Once there, one of the boys greeted me so warmly. I thought it was all because I had asked for a N1,000.00 worth of suya but he had something else in mind. He said: “Oga no be you dey for newspaper?” Whereupon he tried to even pronounce my name.
Before I could come over my surprise, he went to the back of the kiosk and brought cuttings of my column. Incidentally, that column appeared on Fridays and I noticed that the lad, from the northern part of the country, also had cuttings of the newspaper’s weekly column on Islam, “MARRY MUSLIM”.
As I noted at the beginning, it is painful – so to speak – to leave the commentary box especially at a time like this when there are so many issues to talk about. When the COVID-19 matter came up, I suddenly discovered that there appeared to be nothing else to write about.
One Monday – I write this column on Mondays – I was struggling with how to get a topic outside COVID-19 and at appoint, I nearly ended up with “What Else Can We Write About?” But just then, there was a news flash on television on the almighty COVID-19 but giving it an entirely new vista. I promptly settled for that but even so, the next two editions were still on CORONA…
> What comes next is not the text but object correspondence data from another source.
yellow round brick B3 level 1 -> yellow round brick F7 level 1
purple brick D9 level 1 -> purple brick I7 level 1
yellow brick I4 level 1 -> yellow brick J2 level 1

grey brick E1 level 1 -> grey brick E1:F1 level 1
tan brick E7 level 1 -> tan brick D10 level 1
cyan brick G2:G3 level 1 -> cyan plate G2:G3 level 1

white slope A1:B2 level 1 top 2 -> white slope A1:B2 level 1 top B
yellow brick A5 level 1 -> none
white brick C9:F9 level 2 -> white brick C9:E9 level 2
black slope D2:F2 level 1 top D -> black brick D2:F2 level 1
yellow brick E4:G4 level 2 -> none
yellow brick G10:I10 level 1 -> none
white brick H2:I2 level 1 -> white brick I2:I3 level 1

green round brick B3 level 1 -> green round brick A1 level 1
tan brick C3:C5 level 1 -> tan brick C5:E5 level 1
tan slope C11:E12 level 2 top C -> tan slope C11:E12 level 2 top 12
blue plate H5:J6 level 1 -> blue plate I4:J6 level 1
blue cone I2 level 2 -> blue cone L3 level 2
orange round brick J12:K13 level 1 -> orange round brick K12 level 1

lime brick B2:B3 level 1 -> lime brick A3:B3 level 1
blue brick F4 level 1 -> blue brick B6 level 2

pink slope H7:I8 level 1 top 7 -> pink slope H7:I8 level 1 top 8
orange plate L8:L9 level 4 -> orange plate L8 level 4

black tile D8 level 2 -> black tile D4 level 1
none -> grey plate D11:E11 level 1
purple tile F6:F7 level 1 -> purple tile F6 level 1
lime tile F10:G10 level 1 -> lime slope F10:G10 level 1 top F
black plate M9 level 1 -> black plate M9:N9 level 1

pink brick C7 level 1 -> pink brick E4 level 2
This week, I was going to go back to COVID-19 – after two editions of writing on something “else” – to interrogate the apparent unofficial complete lifting of the lockdown; the apparent dilemma faced by government. To return to a formal lockdown appears difficult, if not impossible.
Yet, the cases are increasing as a rate higher than when there was total lockdown. Meanwhile, Nigerians on the streets are now beginning to show total disdain on the rules and guidelines put in place by government in the fight against COVID-19.
The ban on interstate movements exists only on radio and television. The churches have almost all resumed in full. Perhaps with the exception of Lagos, commercial busses load to full capacity – even overloaded – while only one, out of a hundred people, are putting face masks.
By this time last month, you would not go into any premises without seeing a plastic bucket fitted with tap and personnel dutifully asking you to wash your hands before entering.
All the buckets have disappeared and the markets are as crowded as they used to be during Christmas and Sallah seasons.
But guess what, dear fan. Part of the assignment I am taking up on in my state will entail telling the people to still guide themselves against COIVD-19. Who knows.
Perhaps the burden of responsibility we felt that kept us writing on COVID-19 might have been by providence; to put us in a better stead for this assignment. What it is exactly? I will keep in touch!